You can solve this in O (n + m) time (where n is the number of nodes and m is the number of edges) using topological sorting. Start by performing topological sorting on the inverse graph so that all nodes are ordered so that no node is visited before all its children are visited.
Now we will denote all nodes by the weight of the highest weight, starting from this node. This is done based on the following recursive observation:
- The weight of the highest weight starting from the shell of a node (any node without outgoing edges) is zero, since the only path starting from this node is the path of length to zero only node.
- The weight of the highest weight starting with any other node is determined by the maximum weight of any path formed by the next outgoing edge on the node, and then with the maximum length of the node path.

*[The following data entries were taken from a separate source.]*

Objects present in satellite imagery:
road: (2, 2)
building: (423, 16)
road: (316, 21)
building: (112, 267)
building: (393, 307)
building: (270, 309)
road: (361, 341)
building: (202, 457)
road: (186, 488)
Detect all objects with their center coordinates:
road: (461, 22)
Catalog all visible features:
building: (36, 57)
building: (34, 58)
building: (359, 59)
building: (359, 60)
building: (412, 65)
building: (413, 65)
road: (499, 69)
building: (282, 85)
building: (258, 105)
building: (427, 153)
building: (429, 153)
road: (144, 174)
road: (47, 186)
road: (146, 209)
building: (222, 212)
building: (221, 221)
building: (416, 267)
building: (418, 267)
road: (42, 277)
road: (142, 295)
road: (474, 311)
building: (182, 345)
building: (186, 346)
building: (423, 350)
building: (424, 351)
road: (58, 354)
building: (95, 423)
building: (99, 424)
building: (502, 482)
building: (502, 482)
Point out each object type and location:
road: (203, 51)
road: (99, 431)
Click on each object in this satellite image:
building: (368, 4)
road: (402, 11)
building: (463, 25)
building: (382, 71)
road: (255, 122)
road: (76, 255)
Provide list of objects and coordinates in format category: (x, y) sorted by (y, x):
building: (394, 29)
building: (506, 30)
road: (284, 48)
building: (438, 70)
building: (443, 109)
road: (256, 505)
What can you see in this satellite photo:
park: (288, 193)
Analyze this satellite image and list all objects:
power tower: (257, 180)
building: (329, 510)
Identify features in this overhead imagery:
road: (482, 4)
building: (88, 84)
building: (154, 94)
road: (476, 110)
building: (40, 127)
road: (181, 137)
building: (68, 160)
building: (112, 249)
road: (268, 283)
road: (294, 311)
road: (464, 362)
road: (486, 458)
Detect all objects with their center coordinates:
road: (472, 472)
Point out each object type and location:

Since we have nodes reversibly topologically sorted, we can visit all nodes in an order that ensures that if we ever try to follow the edge and look at the cost of the hardest path at the endpoint of this node, we have already calculated the maximum weight path starting from this node. This means that as soon as we get the reverse topological sort order, we can apply the following algorithm to all nodes in this order:
- If node has no outgoing edges, write down the weight of the hardest path starting with node (denoted by d (u)) as zero.
- Otherwise, for each edge (u, v) leaving the current node u, we calculate l (u, v) + d (v) and put d (u) at the highest value achieved in this way.
As soon as we have done this step, we can make the last pass through all nodes and return the maximum value d reached by any node.
The runtime of this algorithm can be analyzed as follows. Topological sorting can be done in O (n + m) time using many different methods. When we then scan each node and each outgoing edge from each node, we visit each node and edge exactly once. This means that we spend time O (n) on nodes and time O (m) at the edges. Finally, we spend O (n) time on one final pass through the elements to find the highest weight path that O (n) takes. This gives a total amount of time O (n + m), which is linear in input size.